* **YOUR TASK**: Copy the records below word for word, starting at the line that contains "10,05 is a sample." and ending at the line that contains "The clock shows 4:25:21", with both of those lines included.

* **RAW RECORDS**:
^^^^^^^^^^^^^^^^

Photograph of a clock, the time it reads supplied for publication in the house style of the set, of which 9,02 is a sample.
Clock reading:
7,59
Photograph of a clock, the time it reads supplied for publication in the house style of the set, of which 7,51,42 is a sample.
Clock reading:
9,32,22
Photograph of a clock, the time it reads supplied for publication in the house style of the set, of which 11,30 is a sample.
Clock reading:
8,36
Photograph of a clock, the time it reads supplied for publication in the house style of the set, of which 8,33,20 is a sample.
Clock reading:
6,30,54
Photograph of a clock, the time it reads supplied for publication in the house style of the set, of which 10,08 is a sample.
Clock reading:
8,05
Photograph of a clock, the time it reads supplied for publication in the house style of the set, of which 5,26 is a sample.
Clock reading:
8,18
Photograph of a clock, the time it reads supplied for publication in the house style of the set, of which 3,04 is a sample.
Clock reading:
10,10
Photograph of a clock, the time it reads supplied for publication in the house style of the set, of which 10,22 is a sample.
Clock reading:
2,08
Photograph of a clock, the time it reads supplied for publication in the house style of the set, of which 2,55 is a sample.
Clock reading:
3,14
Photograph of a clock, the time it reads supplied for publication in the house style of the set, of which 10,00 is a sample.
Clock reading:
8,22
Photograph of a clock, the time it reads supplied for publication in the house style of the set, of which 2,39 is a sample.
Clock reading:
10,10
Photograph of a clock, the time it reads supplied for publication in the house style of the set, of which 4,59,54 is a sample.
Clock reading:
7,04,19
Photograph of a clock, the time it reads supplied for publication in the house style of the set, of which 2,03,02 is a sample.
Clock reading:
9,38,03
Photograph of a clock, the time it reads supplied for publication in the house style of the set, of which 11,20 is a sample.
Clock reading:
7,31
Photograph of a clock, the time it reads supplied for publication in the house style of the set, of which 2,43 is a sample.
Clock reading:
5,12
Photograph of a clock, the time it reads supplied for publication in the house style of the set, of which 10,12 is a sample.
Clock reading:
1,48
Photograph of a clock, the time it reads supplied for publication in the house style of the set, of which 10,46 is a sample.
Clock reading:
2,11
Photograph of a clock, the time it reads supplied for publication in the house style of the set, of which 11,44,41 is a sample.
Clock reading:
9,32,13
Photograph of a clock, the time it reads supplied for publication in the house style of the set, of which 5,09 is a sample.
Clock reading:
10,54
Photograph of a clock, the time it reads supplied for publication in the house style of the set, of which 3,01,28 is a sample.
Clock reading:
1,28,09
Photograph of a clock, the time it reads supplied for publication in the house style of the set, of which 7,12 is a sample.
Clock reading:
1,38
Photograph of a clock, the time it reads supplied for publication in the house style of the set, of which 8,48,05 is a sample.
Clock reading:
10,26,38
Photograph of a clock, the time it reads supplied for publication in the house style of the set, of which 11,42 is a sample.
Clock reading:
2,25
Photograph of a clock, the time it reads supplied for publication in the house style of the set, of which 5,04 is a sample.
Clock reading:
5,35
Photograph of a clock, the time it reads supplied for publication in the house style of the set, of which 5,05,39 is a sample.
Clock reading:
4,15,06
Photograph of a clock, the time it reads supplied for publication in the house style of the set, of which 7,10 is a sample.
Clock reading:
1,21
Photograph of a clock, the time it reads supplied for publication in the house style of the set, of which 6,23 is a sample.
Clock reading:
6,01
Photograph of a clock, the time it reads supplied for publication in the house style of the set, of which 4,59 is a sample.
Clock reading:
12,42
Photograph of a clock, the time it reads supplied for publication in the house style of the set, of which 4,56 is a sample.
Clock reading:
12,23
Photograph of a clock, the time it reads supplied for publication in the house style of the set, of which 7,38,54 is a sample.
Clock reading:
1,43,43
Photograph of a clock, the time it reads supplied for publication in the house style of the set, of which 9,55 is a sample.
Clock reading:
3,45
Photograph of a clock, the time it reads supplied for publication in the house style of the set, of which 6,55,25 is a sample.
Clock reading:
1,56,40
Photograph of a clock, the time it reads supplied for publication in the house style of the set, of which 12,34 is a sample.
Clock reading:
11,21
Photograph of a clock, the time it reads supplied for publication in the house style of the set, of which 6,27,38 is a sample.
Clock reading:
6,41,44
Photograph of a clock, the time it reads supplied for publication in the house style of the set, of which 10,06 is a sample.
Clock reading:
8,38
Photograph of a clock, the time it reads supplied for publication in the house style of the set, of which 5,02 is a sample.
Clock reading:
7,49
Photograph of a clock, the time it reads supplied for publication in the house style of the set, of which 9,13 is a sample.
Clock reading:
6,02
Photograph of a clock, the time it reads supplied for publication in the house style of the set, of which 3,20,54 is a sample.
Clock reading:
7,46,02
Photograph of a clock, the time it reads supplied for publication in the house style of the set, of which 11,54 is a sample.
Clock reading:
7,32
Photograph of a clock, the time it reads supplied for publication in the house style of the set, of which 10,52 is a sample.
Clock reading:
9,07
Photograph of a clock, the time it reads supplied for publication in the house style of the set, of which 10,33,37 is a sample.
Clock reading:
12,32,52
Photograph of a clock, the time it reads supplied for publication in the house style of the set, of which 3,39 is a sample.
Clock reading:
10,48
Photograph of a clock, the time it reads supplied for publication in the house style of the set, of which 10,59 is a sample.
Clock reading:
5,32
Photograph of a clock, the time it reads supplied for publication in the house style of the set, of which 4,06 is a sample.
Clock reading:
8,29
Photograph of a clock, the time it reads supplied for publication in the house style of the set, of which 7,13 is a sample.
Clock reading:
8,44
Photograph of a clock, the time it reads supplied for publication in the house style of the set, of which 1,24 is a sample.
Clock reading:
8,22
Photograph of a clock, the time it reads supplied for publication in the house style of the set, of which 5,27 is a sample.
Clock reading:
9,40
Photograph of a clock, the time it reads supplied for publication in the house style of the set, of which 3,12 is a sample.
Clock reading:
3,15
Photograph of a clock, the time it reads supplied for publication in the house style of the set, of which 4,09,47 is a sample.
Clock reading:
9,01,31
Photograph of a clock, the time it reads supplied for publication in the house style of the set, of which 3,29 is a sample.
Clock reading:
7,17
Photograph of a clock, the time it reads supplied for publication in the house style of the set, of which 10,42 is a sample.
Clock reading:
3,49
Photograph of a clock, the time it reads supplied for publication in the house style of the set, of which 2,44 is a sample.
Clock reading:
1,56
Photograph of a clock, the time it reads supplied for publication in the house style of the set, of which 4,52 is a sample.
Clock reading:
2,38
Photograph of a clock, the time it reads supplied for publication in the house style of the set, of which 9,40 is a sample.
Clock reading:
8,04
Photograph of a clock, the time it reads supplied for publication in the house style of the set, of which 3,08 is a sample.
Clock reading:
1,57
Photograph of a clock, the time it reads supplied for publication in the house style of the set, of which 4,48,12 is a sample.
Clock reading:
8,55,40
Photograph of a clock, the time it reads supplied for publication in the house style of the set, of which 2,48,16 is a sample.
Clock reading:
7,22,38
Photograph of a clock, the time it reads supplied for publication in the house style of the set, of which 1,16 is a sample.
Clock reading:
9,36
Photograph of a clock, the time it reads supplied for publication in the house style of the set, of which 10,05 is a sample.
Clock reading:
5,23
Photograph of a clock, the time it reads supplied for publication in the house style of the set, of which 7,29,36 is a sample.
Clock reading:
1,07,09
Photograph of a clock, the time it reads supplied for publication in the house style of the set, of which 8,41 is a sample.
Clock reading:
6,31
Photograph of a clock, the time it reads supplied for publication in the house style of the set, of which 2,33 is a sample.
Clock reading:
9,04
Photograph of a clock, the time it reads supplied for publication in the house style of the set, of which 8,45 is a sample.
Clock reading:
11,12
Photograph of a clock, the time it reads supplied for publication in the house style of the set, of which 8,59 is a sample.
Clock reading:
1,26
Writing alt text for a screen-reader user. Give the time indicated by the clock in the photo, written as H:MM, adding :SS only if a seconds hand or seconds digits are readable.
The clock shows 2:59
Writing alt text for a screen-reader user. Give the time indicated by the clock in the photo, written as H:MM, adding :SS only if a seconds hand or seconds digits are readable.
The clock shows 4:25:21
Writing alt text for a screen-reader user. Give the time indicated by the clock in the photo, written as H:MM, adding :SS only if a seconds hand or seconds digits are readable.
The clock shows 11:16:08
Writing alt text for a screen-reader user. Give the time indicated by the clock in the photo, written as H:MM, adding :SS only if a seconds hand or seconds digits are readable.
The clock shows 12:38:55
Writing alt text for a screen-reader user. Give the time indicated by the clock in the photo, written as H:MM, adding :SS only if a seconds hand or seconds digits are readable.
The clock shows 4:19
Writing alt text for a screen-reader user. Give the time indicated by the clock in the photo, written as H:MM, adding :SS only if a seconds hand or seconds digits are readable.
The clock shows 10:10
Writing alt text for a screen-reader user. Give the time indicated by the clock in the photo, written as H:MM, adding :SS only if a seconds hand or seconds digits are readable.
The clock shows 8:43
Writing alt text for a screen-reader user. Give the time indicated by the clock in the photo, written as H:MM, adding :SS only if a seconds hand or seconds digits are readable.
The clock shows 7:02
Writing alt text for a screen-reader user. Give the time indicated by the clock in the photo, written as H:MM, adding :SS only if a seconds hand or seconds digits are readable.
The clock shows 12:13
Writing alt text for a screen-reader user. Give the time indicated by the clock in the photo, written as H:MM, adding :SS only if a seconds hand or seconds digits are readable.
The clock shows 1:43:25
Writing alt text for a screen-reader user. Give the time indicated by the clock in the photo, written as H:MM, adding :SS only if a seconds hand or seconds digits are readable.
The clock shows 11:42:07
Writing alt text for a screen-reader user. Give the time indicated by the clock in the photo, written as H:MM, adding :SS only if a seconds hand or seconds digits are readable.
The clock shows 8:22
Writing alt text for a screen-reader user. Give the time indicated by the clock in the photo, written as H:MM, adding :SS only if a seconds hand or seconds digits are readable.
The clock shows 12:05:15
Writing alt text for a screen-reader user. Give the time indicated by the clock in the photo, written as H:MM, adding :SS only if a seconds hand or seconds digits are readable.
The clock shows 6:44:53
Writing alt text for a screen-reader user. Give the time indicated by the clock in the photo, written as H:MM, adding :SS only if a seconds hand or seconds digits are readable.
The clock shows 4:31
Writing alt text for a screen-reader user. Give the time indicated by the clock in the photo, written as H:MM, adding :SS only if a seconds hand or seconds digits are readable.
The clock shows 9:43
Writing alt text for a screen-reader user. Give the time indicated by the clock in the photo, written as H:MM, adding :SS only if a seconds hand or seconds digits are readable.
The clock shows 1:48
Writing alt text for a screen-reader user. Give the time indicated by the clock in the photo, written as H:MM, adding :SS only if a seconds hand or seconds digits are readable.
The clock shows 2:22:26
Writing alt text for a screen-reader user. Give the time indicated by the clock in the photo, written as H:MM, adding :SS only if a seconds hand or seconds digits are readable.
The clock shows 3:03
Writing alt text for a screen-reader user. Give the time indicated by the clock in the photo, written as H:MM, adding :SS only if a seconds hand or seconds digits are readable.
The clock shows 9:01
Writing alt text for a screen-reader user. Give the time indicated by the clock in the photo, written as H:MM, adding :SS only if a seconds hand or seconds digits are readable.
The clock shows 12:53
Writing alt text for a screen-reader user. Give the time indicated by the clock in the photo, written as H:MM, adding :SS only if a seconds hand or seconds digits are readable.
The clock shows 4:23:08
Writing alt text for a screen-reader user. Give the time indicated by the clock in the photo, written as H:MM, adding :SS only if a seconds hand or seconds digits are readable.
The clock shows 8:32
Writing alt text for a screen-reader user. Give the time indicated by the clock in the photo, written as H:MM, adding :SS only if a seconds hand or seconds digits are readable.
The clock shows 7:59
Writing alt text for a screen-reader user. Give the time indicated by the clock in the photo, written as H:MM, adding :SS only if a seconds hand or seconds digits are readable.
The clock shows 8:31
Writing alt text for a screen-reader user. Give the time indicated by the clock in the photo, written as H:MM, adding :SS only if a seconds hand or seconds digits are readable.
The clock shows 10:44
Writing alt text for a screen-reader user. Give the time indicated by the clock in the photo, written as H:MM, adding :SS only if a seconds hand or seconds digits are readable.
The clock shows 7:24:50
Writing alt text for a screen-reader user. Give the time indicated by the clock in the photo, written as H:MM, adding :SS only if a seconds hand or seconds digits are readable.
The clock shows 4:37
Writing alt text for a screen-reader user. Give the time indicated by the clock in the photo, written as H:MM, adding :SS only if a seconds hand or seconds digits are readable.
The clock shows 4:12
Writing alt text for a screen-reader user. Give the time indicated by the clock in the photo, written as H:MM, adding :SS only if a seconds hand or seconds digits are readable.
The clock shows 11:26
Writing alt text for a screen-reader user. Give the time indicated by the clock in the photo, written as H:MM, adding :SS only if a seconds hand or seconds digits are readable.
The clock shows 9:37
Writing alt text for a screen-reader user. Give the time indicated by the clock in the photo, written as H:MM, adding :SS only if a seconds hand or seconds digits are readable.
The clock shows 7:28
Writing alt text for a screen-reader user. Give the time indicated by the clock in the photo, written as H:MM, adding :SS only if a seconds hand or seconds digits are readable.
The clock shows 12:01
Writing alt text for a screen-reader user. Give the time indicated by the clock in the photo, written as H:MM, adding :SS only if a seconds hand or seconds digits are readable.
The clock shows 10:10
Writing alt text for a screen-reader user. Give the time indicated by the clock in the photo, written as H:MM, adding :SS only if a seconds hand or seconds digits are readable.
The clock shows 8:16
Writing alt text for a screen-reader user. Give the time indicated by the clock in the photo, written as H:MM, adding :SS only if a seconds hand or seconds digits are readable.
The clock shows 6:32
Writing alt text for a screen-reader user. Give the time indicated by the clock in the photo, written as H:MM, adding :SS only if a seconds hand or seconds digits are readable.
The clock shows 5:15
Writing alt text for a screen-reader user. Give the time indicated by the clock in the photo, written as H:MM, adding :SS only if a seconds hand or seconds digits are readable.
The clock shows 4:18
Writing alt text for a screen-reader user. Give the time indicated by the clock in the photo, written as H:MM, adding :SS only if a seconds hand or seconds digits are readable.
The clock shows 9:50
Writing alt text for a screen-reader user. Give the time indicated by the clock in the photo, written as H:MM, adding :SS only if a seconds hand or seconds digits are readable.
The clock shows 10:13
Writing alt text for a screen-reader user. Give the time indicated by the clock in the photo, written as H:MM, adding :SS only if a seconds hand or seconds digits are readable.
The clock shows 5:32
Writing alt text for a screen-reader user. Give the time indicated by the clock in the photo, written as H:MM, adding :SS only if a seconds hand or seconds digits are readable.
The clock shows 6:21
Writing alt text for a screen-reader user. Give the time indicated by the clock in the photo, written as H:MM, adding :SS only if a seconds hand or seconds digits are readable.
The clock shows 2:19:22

^^^^^^^^^^^^^^^^

* **ANSWER BELOW**:
Photograph of a clock, the time it reads supplied for publication in the house style of the set, of which 10,05 is a sample.
Clock reading:
5,23
Photograph of a clock, the time it reads supplied for publication in the house style of the set, of which 7,29,36 is a sample.
Clock reading:
1,07,09
Photograph of a clock, the time it reads supplied for publication in the house style of the set, of which 8,41 is a sample.
Clock reading:
6,31
Photograph of a clock, the time it reads supplied for publication in the house style of the set, of which 2,33 is a sample.
Clock reading:
9,04
Photograph of a clock, the time it reads supplied for publication in the house style of the set, of which 8,45 is a sample.
Clock reading:
11,12
Photograph of a clock, the time it reads supplied for publication in the house style of the set, of which 8,59 is a sample.
Clock reading:
1,26
Writing alt text for a screen-reader user. Give the time indicated by the clock in the photo, written as H:MM, adding :SS only if a seconds hand or seconds digits are readable.
The clock shows 2:59
Writing alt text for a screen-reader user. Give the time indicated by the clock in the photo, written as H:MM, adding :SS only if a seconds hand or seconds digits are readable.
The clock shows 4:25:21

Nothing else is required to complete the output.